Aren’t backlash and disagreements what make the topic so interesting, though? Don’t we strive to have someone counter our argument so we can display our extensive knowledge of the subject at hand? I’ll be the first to admit that I, quite honestly, didn’t pay much attention to major politics until this election.
Cue my scene.
“I mean, parents always know best, right?”
As you can imagine my eyes rolled back in my head and I laughed out loud. Just one loud “HA!”
As I refocused my attention on the gentleman sitting across from me I realized this was not sarcasm. This was not a joke. This was a 21-year-old, well-educated, college student who voted for Trump because his parents told him to.
I, like many of you, grew up with republican parents who voted for none other than, you guessed it, Donald Trump.

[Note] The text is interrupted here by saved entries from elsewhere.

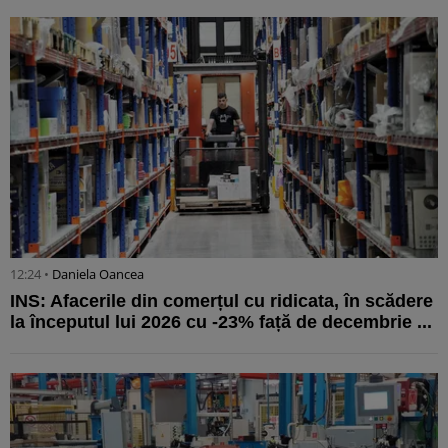
12:24 •
Daniela Oancea
INS: Afacerile din comerțul cu ridicata, în scădere
la începutul lui 2026 cu -23% față de decembrie ...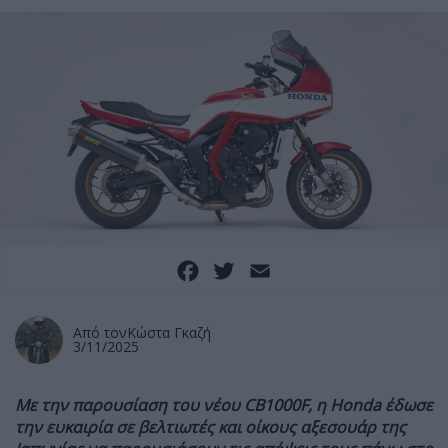
Facebook
Twitter
Email
Από τον
Κώστα Γκαζή
3/11/2025
Με την παρουσίαση του νέου CB1000F, η Honda έδωσε
την ευκαιρία σε βελτιωτές και οίκους αξεσουάρ της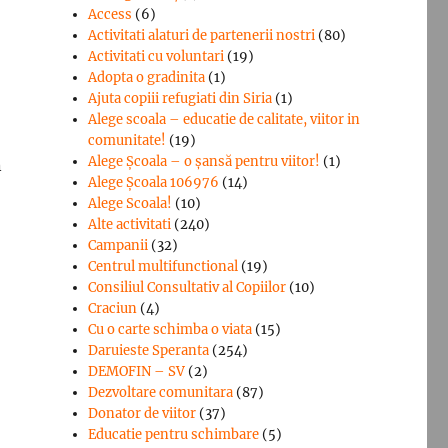
Access
(6)
Activitati alaturi de partenerii nostri
(80)
Activitati cu voluntari
(19)
Adopta o gradinita
(1)
Ajuta copiii refugiati din Siria
(1)
Alege scoala – educatie de calitate, viitor in
comunitate!
(19)
Alege Şcoala – o şansă pentru viitor!
(1)
n
Alege Școala 106976
(14)
Alege Scoala!
(10)
Alte activitati
(240)
Campanii
(32)
Centrul multifunctional
(19)
Consiliul Consultativ al Copiilor
(10)
Craciun
(4)
Cu o carte schimba o viata
(15)
Daruieste Speranta
(254)
DEMOFIN – SV
(2)
Dezvoltare comunitara
(87)
Donator de viitor
(37)
Educatie pentru schimbare
(5)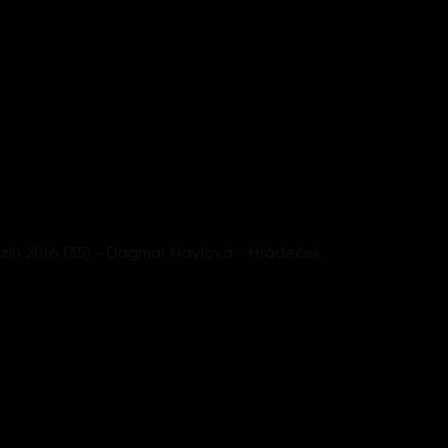
ín 2016 (35) - Dagmar Havlová - Hrádeček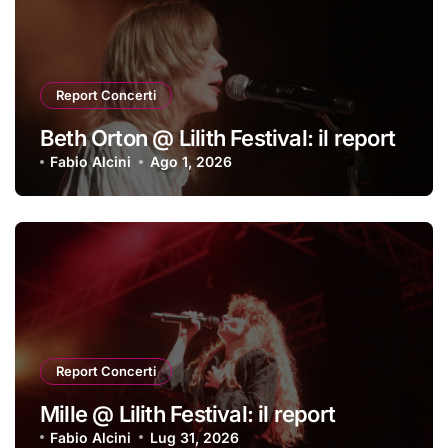
Report Concerti
Beth Orton @ Lilith Festival: il report
Fabio Alcini
Ago 1, 2026
Report Concerti
Mille @ Lilith Festival: il report
Fabio Alcini
Lug 31, 2026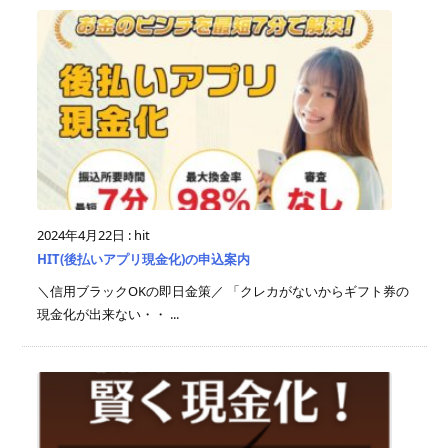
2024年4月22日
:
hit
HIT(後払いアプリ現金化)の申込案内
＼信用ブラックOKの即日金策／ 「クレカがないからギフト券の
現金化が出来ない・・ ...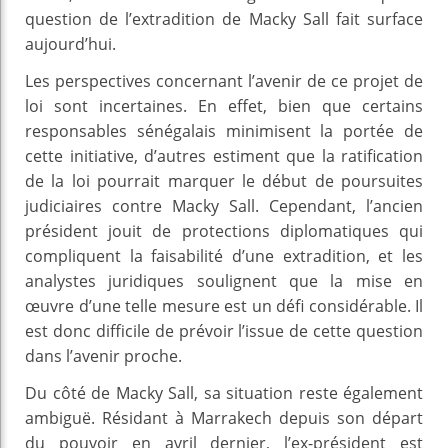
question de l’extradition de Macky Sall fait surface
aujourd’hui.
Les perspectives concernant l’avenir de ce projet de
loi sont incertaines. En effet, bien que certains
responsables sénégalais minimisent la portée de
cette initiative, d’autres estiment que la ratification
de la loi pourrait marquer le début de poursuites
judiciaires contre Macky Sall. Cependant, l’ancien
président jouit de protections diplomatiques qui
compliquent la faisabilité d’une extradition, et les
analystes juridiques soulignent que la mise en
œuvre d’une telle mesure est un défi considérable. Il
est donc difficile de prévoir l’issue de cette question
dans l’avenir proche.
Du côté de Macky Sall, sa situation reste également
ambiguë. Résidant à Marrakech depuis son départ
du pouvoir en avril dernier, l’ex-président est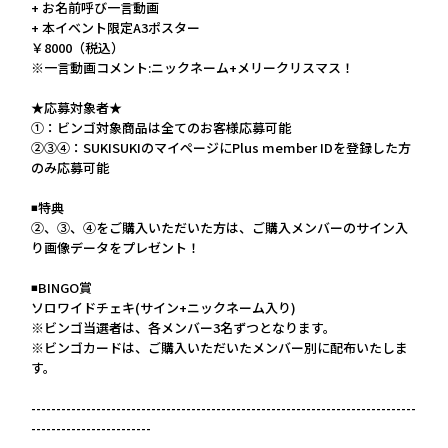
+ お名前呼び一言動画
+ 本イベント限定A3ポスター
￥8000（税込）
※一言動画コメント:ニックネーム+メリークリスマス！
★応募対象者★
①：ビンゴ対象商品は全てのお客様応募可能
②③④：SUKISUKIのマイページにPlus member IDを登録した方
のみ応募可能
◾️特典
②、③、④をご購入いただいた方は、ご購入メンバーのサイン入
り画像データをプレゼント！
◾️BINGO賞
ソロワイドチェキ(サイン+ニックネーム入り)
※ビンゴ当選者は、各メンバー3名ずつとなります。
※ビンゴカードは、ご購入いただいたメンバー別に配布いたしま
す。
-----------------------------------------------------------------------------
------------------------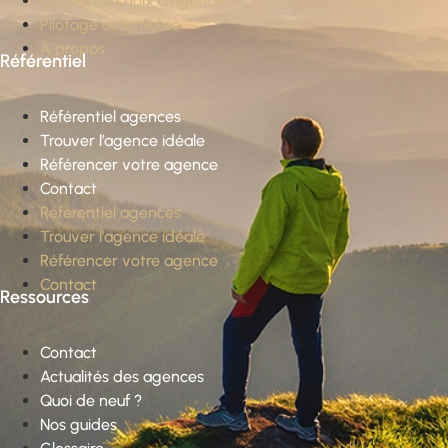
Conseil en choix d’agence
Pilotage externalisé
À propos
Référentiel
Référentiel agences
Trouver l’agence idéale
Référencer votre agence
Contact
Référentiel agences
Trouver l’agence idéale
Référencer votre agence
Contact
Ressources
Contact
Actualités des agences
Quoi de neuf ?
Nos guides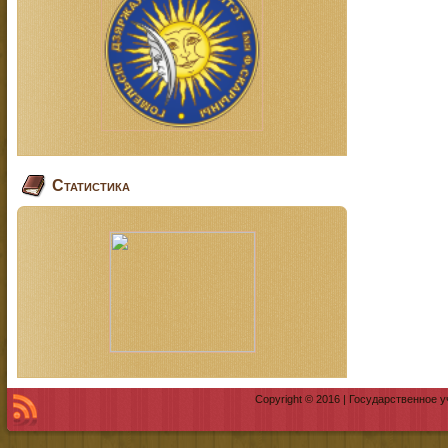
Статистика
Copyright © 2016 | Государственное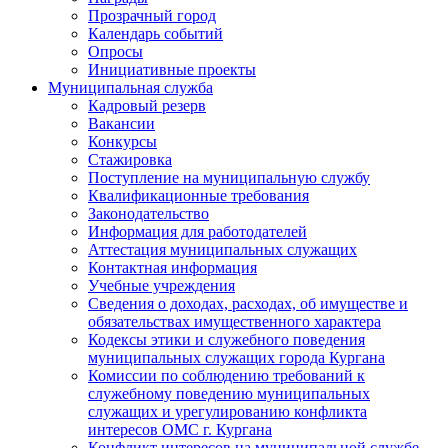
Прозрачный город
Календарь событий
Опросы
Инициативные проекты
Муниципальная служба
Кадровый резерв
Вакансии
Конкурсы
Стажировка
Поступление на муниципальную службу
Квалификационные требования
Законодательство
Информация для работодателей
Аттестация муниципальных служащих
Контактная информация
Учебные учреждения
Сведения о доходах, расходах, об имуществе и
обязательствах имущественного характера
Кодексы этики и служебного поведения
муниципальных служащих города Кургана
Комиссии по соблюдению требований к
служебному поведению муниципальных
служащих и урегулированию конфликта
интересов ОМС г. Кургана
Конфликт интересов на муниципальной службе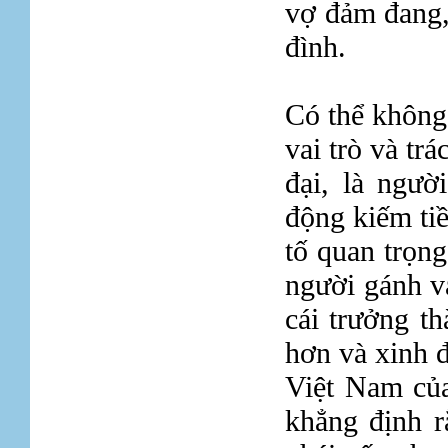
vợ đảm đang,
đình.
Có thể không 
vai trò và tr
đại, là ngườ
động kiếm ti
tố quan trọng
người gánh v
cái trưởng t
hơn và xinh 
Việt Nam củ
khẳng định r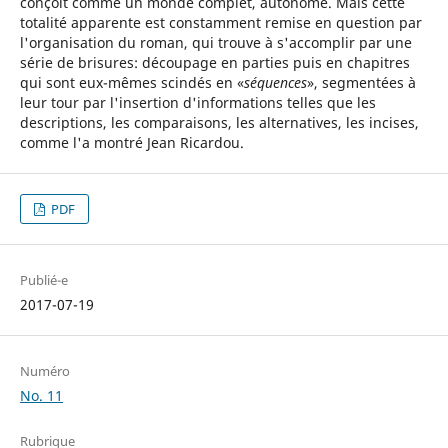
conçoit comme un monde complet, autonome. Mais cette
totalité apparente est constamment remise en question par
l'organisation du roman, qui trouve à s'accomplir par une
série de brisures: découpage en parties puis en chapitres
qui sont eux-mêmes scindés en «
séquences
», segmentées à
leur tour par l'insertion d'informations telles que les
descriptions, les comparaisons, les alternatives, les incises,
comme l'a montré Jean Ricardou.
PDF
Publié-e
2017-07-19
Numéro
No. 11
Rubrique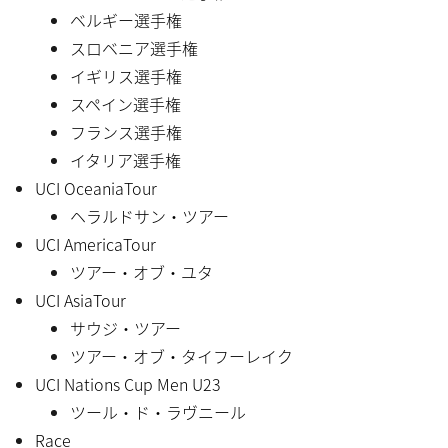
ベルギー選手権
スロベニア選手権
イギリス選手権
スペイン選手権
フランス選手権
イタリア選手権
UCI OceaniaTour
ヘラルドサン・ツアー
UCI AmericaTour
ツアー・オブ・ユタ
UCI AsiaTour
サウジ・ツアー
ツアー・オブ・タイフーレイク
UCI Nations Cup Men U23
ツール・ド・ラヴニール
Race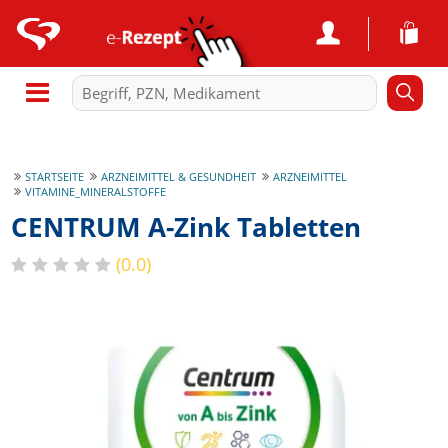
STARTSEITE
ARZNEIMITTEL & GESUNDHEIT
ARZNEIMITTEL
VITAMINE_MINERALSTOFFE
CENTRUM A-Zink Tabletten
(0.0)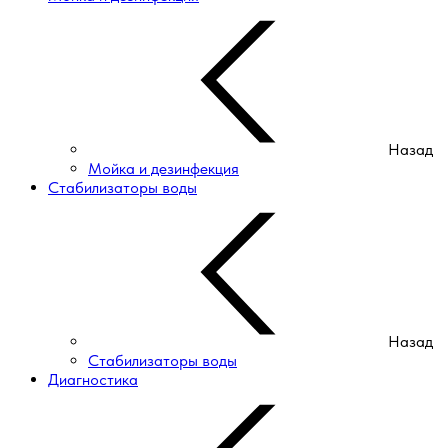
Назад
Мойка и дезинфекция
Стабилизаторы воды
Назад
Стабилизаторы воды
Диагностика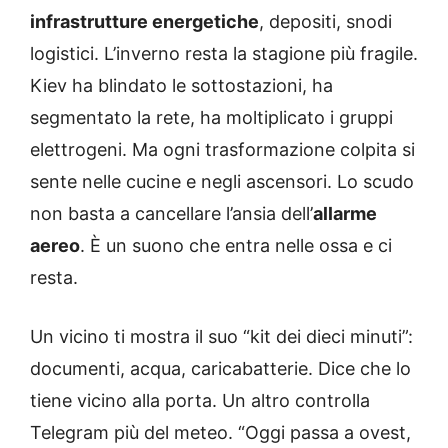
infrastrutture energetiche
, depositi, snodi
logistici. L’inverno resta la stagione più fragile.
Kiev ha blindato le sottostazioni, ha
segmentato la rete, ha moltiplicato i gruppi
elettrogeni. Ma ogni trasformazione colpita si
sente nelle cucine e negli ascensori. Lo scudo
non basta a cancellare l’ansia dell’
allarme
aereo
. È un suono che entra nelle ossa e ci
resta.
Un vicino ti mostra il suo “kit dei dieci minuti”:
documenti, acqua, caricabatterie. Dice che lo
tiene vicino alla porta. Un altro controlla
Telegram più del meteo. “Oggi passa a ovest,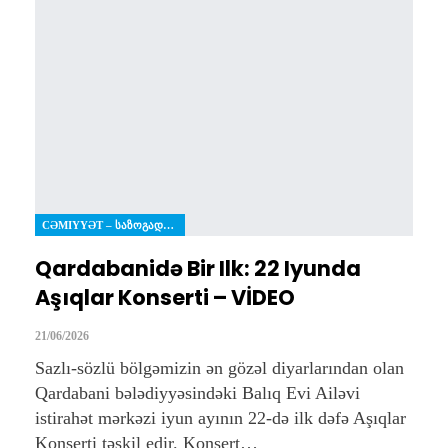
CƏMIYYƏT – ᲡᲐᲖᲝᲒᲐᲓᲝᲔᲑᲐ
Qardabanidə Bir Ilk: 22 Iyunda
Aşıqlar Konserti – VİDEO
21/06/2026
Sazlı-sözlü bölgəmizin ən gözəl diyarlarından olan
Qardabani bələdiyyəsindəki Balıq Evi Ailəvi
istirahət mərkəzi iyun ayının 22-də ilk dəfə Aşıqlar
Konserti təşkil edir. Konsert…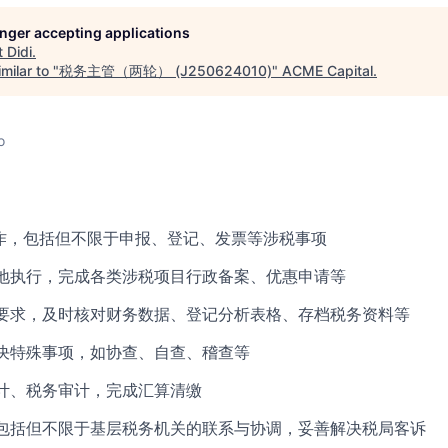
longer accepting applications
t
Didi
.
milar to "
税务主管（两轮） (J250624010)
"
ACME Capital
.
o
作，包括但不限于申报、登记、发票等涉税事项
地执行，完成各类涉税项目行政备案、优惠申请等
要求，及时核对财务数据、登记分析表格、存档税务资料等
决特殊事项，如协查、自查、稽查等
计、税务审计，完成汇算清缴
包括但不限于基层税务机关的联系与协调，妥善解决税局客诉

Like I said, I am liberal, so conversations about politics at home can become quite uncomfortable. All too quickly, dinner can take a turn.
Politics are something that, now more than ever, requires a constant state of awareness, though. Especially when the decisions made in the big office directly affect our extensive futures, not our parents’.
However, in a conversation I had earlier today, a very simple statement was made, “Parents always know best.”
I think parents know best when it comes to an array of situations. Hell, I call my mom all the time to make sure I’m doing the right thing. To vote for someone whom, after further conversation, believes in and enforces the opposite of a majority of your beliefs? That’s wrong. This is not knowing best.
Parents are wonderful, God-given miracles that walk this Earth so selflessly. They don’t always know best, though, and we need to consider this.